Collected data
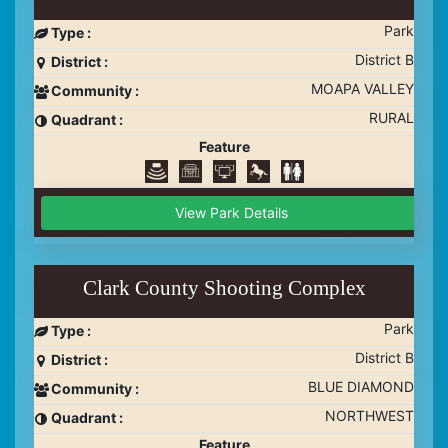
Park
Type :
District B
District :
MOAPA VALLEY
Community :
RURAL
Quadrant :
Feature
View Park Details
Clark County Shooting Complex
Park
Type :
District B
District :
BLUE DIAMOND
Community :
NORTHWEST
Quadrant :
Feature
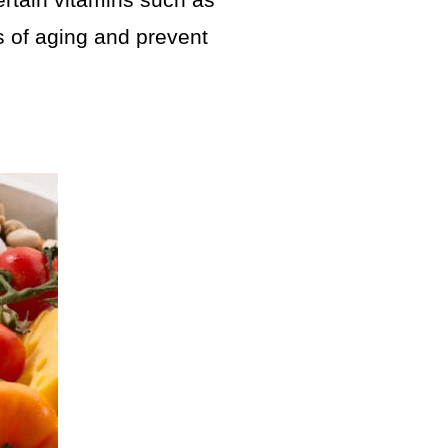
certain vitamins such as
ts of aging and prevent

Aim of the task:
Retype every line of the rows above word for word, leaving out the pictures.

Answer for the task:
Park
Type :
District B
District :
MOAPA VALLEY
Community :
RURAL
Quadrant :
Feature
View Park Details
Clark County Shooting Complex
Park
Type :
District B
District :
BLUE DIAMOND
Community :
NORTHWEST
Quadrant :
Feature
certain vitamins such as
ts of aging and prevent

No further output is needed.